This isn’t what we meant by “Knights need to be chivalrous”

Lord Alfred Tennyson’s poem The Lady of Shalott  (not to be confused with an onion lady) is one of his more famous poems, and another one that touches on Arthurian mythology. While not directly about the Knights of Camelot, their most famous knight, Lancelot is central to the heart of this story.

It is because of Lancelot that the titular lady, who is trapped in a tower unable to leave or look at the outside world, ends up turning her head in a moment of weakness and giving into the curse, trying to follow the knight back to Camelot.

It is kind of interesting that this temptation happens because of Lancelot, as later Arthurian stories all have his affair with Arthur’s wife, Guinevere, be one of the major reasons for the fall of Camelot. In particular this reminds of me of one such modern adaptation: Fate/Zero’s rendition of Lancelot and Arthur and how this affair happens.

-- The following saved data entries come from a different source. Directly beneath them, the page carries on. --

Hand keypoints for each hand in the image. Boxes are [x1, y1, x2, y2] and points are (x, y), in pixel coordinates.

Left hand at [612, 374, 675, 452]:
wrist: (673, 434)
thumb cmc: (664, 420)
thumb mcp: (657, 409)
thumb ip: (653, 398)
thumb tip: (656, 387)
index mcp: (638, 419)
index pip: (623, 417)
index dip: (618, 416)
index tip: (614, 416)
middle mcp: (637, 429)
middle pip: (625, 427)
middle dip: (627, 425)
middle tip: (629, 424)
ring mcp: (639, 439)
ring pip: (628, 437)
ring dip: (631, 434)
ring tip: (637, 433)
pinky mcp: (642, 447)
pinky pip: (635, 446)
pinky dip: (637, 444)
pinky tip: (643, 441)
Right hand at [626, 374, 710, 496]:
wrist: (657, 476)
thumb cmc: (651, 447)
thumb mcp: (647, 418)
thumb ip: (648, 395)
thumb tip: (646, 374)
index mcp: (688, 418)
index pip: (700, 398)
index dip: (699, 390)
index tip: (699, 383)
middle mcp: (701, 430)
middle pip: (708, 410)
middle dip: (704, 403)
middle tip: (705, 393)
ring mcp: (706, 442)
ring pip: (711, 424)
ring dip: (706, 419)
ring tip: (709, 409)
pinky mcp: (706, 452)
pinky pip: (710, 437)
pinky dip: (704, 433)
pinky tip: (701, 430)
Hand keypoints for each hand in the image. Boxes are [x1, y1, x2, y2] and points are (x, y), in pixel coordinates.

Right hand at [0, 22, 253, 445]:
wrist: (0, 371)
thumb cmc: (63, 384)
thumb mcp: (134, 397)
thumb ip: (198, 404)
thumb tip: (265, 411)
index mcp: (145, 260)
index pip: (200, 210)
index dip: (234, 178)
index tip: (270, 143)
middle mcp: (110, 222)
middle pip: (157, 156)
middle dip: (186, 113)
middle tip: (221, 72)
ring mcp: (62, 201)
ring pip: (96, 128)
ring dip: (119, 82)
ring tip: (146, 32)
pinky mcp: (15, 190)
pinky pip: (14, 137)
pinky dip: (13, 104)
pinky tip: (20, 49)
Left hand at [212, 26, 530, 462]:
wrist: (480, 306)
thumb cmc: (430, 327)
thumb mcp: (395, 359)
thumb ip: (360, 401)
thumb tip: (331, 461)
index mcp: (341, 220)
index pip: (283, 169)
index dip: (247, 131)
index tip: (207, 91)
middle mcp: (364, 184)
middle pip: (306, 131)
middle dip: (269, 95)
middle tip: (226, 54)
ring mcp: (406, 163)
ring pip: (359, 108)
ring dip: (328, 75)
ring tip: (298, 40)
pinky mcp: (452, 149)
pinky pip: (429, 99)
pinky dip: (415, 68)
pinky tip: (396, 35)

For context, King Arthur in Fate is a woman and thus didn’t really care for Guinevere romantically. She was also emotionally distant and only cared about the outside world and the wellbeing of Britain and Guinevere turned her attention to Lancelot in much the same way The Lady of Shalott did. In both these stories, a woman is tempted by the knight, a symbol of loyalty and Christian values, but in almost opposite ways. Fate’s Guinvere is tired of Arthur’s obsession with the outside world and seeks away from it, while the Lady of Shalott wants to head into the outside world and is lured into it.

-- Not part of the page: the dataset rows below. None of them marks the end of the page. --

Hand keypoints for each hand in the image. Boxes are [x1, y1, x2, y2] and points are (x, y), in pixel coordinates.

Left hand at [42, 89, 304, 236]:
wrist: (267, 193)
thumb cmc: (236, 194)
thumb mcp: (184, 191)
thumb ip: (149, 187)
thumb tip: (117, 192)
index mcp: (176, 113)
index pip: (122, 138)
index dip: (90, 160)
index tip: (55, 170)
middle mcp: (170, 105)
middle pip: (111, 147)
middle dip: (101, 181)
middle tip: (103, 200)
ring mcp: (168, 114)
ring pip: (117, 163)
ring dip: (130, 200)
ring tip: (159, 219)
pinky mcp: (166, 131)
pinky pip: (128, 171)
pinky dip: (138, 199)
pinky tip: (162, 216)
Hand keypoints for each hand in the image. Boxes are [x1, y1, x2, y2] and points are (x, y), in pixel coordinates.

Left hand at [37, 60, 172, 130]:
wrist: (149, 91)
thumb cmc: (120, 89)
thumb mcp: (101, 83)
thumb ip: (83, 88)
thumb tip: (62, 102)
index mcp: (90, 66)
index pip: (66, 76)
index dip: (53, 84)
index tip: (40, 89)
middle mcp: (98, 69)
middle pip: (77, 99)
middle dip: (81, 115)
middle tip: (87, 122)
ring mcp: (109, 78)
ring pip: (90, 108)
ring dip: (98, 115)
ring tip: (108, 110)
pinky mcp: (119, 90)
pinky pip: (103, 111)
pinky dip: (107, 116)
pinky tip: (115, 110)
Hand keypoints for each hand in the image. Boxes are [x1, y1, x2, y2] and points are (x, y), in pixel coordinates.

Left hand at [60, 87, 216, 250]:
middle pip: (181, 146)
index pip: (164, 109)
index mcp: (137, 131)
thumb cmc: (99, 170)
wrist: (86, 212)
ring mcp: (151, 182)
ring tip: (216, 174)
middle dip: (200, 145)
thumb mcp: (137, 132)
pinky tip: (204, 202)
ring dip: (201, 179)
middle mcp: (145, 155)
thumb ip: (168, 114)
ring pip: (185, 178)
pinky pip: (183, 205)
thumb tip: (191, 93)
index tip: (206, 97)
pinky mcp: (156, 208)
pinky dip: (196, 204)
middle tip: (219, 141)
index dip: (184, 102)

Both these stories share the same values of female temptation and how it brought about their respective ruins (Guinvere helping cause the fall of Camelot, the Lady of Shalott’s death by curse), and both have one of the most important knights in Arthurian mythology who is normally a symbol of virtue cause this. I found it very interesting that both stories have very similar themes despite being very wildly far apart in terms of time period and medium, and just goes to show how influential and varied a broad work of fiction like Arthurian mythos be interpreted by others.


Fig 1: Lancelot from Fate/Zero. Hard to blame either lady for being tempted if he was actually this good looking.

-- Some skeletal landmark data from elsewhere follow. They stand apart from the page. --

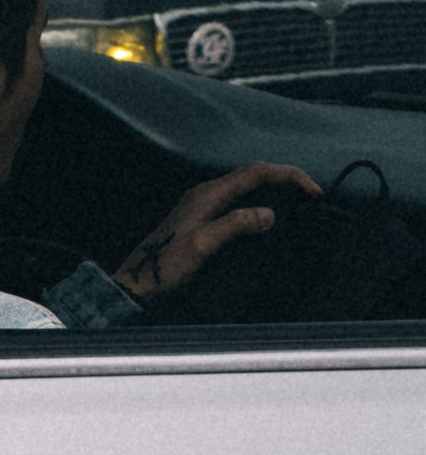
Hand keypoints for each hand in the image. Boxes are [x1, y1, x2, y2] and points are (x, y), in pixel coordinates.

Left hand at [111, 160, 322, 301]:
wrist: (139, 282)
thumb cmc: (167, 264)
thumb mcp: (203, 245)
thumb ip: (235, 225)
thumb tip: (270, 213)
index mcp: (208, 194)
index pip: (255, 172)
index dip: (288, 176)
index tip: (315, 192)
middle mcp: (207, 194)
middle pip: (253, 175)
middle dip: (285, 180)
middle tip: (314, 197)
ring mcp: (204, 205)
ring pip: (247, 188)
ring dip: (275, 190)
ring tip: (301, 205)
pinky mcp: (204, 218)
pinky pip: (239, 202)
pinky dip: (260, 204)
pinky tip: (271, 219)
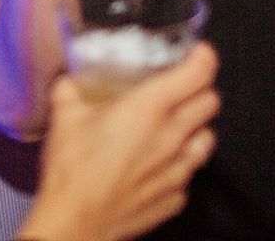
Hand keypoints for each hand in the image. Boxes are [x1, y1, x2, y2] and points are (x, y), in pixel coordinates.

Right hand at [22, 44, 220, 240]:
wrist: (75, 222)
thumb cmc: (73, 171)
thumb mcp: (64, 117)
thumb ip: (71, 91)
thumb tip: (70, 82)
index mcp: (148, 108)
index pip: (197, 73)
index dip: (203, 57)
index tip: (198, 52)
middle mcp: (171, 137)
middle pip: (210, 103)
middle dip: (200, 88)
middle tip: (183, 85)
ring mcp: (178, 170)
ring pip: (208, 139)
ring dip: (197, 126)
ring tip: (176, 124)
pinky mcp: (175, 197)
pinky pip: (189, 173)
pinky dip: (180, 163)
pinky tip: (159, 163)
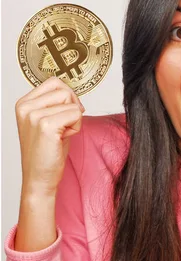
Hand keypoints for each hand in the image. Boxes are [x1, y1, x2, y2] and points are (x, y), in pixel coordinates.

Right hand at [15, 76, 84, 195]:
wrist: (39, 178)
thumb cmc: (47, 152)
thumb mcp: (48, 121)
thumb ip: (56, 103)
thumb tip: (73, 91)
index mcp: (24, 103)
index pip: (55, 82)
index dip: (67, 98)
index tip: (63, 116)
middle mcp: (25, 107)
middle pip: (65, 90)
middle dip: (72, 108)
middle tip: (62, 128)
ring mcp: (34, 115)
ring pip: (72, 102)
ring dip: (74, 120)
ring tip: (61, 135)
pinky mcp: (45, 125)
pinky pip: (76, 114)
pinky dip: (76, 127)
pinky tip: (64, 139)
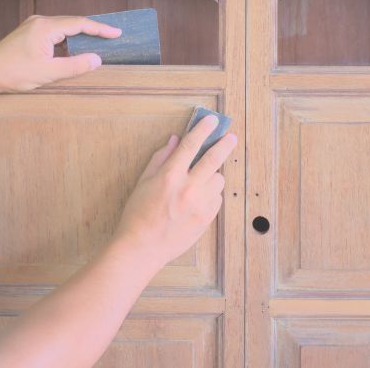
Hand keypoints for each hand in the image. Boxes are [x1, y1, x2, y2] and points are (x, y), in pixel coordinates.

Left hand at [0, 15, 121, 92]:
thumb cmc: (12, 73)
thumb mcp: (48, 73)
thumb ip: (75, 66)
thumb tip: (97, 60)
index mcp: (45, 27)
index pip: (80, 24)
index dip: (100, 29)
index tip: (117, 33)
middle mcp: (40, 21)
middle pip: (73, 23)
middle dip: (93, 31)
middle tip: (112, 38)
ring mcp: (33, 26)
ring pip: (64, 28)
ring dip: (80, 37)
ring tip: (97, 45)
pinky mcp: (29, 33)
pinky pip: (55, 33)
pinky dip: (67, 41)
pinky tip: (74, 51)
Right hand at [114, 114, 237, 267]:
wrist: (142, 248)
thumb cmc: (138, 214)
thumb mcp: (143, 182)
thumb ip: (161, 158)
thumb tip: (175, 140)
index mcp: (170, 176)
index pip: (191, 145)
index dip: (203, 129)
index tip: (212, 121)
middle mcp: (188, 188)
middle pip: (214, 159)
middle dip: (224, 145)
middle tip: (231, 137)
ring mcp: (200, 204)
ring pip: (218, 180)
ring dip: (212, 175)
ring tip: (200, 181)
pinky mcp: (207, 218)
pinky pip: (217, 198)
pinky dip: (211, 194)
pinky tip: (198, 199)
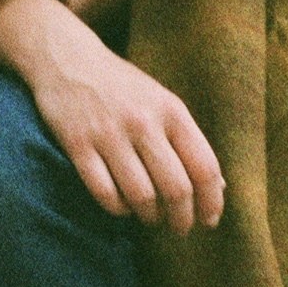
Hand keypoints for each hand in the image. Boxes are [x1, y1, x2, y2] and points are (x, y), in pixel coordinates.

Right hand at [0, 0, 223, 231]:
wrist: (68, 58)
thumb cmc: (122, 86)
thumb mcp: (163, 102)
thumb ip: (188, 141)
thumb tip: (219, 185)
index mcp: (172, 111)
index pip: (204, 167)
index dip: (211, 201)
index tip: (209, 220)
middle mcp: (144, 123)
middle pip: (176, 188)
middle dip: (182, 219)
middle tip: (180, 229)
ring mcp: (109, 134)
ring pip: (141, 196)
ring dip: (149, 217)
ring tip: (150, 218)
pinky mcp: (78, 145)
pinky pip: (104, 193)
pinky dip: (118, 209)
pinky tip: (122, 206)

One thought on “This isn’t what we meant by “Knights need to be chivalrous””

  1. It is definitely interesting that in The Lady of Shalott the tempter is male, and the one seduced is female. In all of the other texts that we’ve read that confront temptation, it manifests itself in the form of a temptress, who, in general, does not have her victim’s best interest at heart. Is this poem a warning to young women, urging them to stray far from men who are interested in all but marriage–as was “Goblin Market?” That does not seem to fit here, as Lancelot is gallant and noble, not a seedy character (though he did have an affair with Guinevere. But that was true love!!!). We do not know how the curse came about, but the ambiguity of it might lead one to believe that the Lady of Shalott is undeserving of such punishment, that it is a burden forced upon her by someone more powerful than she. Ahem, the patriarchy maybe?